(Ecofin Agency) – De Beers has built its success by controlling the supply of diamonds on the market, in order to adapt it to demand. In periods of low demand and falling prices, as has been the case for at least 2 years, this strategy requires it to build up ever-larger stocks.
In 2024, De Beers built its largest diamond inventory by value since 2008, with a total of stones valued at approximately USD 2 billion. This is what the Financial Timesquoting Al Cook, CEO of the diamond dealer of South African origin.
This situation is explained by a difficult year in terms of sales, with the company postponing certain auctions and granting flexibilities on purchases to its usual customers. De Beers was counting all year on an improvement in the market, in particular an increase in demand which would have enabled it to sell its stocks at better prices. “ It’s been a bad year for rough diamond sales » recognizes Al Cook.
While awaiting the publication of its annual results, we note that its revenues as of 1is half-year actually fell by 20% year-on-year, in a context where the attraction for natural diamonds is decreasing in favor of synthetic diamonds.
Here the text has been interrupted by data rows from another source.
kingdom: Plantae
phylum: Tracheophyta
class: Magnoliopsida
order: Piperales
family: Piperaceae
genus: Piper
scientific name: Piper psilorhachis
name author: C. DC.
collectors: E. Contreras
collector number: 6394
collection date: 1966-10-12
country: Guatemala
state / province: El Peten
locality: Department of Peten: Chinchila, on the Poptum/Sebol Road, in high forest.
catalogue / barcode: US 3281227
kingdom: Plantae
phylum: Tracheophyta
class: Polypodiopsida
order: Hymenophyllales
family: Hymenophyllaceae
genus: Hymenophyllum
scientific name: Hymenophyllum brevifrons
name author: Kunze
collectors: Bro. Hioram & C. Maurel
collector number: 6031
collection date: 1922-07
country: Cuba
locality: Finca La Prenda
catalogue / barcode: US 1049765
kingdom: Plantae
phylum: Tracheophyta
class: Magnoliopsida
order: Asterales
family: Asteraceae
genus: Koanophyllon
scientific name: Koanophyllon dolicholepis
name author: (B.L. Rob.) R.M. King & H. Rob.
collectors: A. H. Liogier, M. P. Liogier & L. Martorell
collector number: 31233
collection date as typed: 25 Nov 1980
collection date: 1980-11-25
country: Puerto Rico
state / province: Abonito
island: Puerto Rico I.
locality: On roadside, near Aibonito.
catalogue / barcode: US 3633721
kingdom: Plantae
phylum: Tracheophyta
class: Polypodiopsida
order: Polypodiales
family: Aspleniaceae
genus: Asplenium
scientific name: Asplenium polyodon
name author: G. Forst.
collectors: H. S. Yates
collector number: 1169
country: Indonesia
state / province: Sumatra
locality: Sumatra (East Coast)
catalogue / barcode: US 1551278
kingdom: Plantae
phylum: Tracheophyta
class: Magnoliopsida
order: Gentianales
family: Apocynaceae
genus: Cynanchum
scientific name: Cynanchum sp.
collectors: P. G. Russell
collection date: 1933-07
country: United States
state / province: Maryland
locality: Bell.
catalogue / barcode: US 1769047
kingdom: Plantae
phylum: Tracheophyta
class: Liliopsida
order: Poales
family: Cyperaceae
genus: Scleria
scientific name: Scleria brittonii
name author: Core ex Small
Produced in the laboratory, the latter are considered more ethical and are also less expensive, while the slowdown in the global economy affects the purchasing power of consumers.
Despite this, De Beers believes it is possible to revive consumer interest in natural diamonds, particularly through marketing campaigns. The company believes that it could do better after the announced split with its parent company Anglo American. The British group announced in 2024 the sale or IPO of its subsidiary, as part of a broader restructuring process.